「温故創新」221119 N1141 伊波喜一

長旅の 疲れ吹き飛ぶ 初孫の 知らせ届くや 到着した後

 長旅の終わりは、嬉しい知らせだった。初孫は男の子、3040㌘。自然分娩だった。予定日より1週間ほど早かった。初産なので予定日より延びるだろうと思っていたが、案に相違した。

 翌20日、カルデロン・グアルディア病院に行き、夫婦で孫を抱いた。手足が細く、泣き声もか細い。顔立ちは娘の赤ちゃんの頃と、瓜二つである。ラテンの血が混じっているようには、見えない。

 とにかく丈夫に育つようにと、祈るような思いだ。紛争の絶えない時代だけに、この子が大道を真っすぐに歩き通してほしい。

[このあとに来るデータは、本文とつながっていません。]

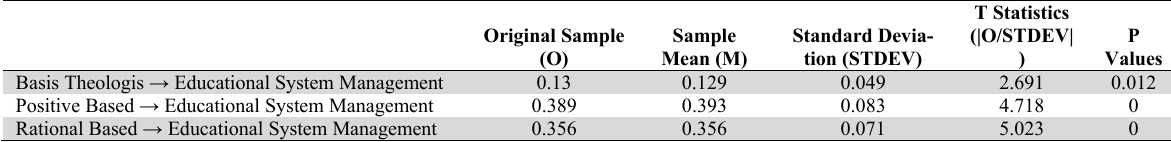
Hypotheses Testing Results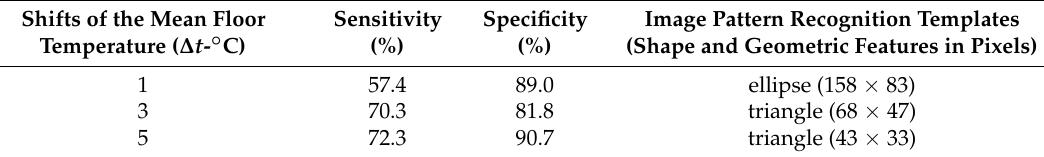
Table 4. Detection performances, reached during the setup procedure (step B), reported for each mean temperature shift investigated (i.e., 1, 3, and 5 ◦ C). In this elaborations, a defined cutoff level was used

 それにしても、たった1日前に一人で母胎からこの地上に生まれ出てきたのだから、恐怖心やらで一杯であろう。だから生き延びるために、全生命力で叫び続けている。その姿が何とも健気で、愛おしい。 

 退院は原則、翌日。産後の肥立ちで1ト月は床に伏した生活をする日本では、考えられない。所違えばの感を深くした。

 出産後には早速、身内の訪問があった。母胎の心身の疲れを一応考えてはいるのだろうが、滞在時間が1時間以上と長い。また、頻繁に訪問してくる。それだけ、熱量が高くて多い。もし私達が手伝いに行かなかったなら、娘は疲れ切ってしまっただろう。ともかく、こうして出産後の手伝いをすることができ、胸を撫でおろした。

 その国特有の文化は人々の暮らしと密接に結びつき、生まれたてきたものである。その先に、人生という路が形を成していく。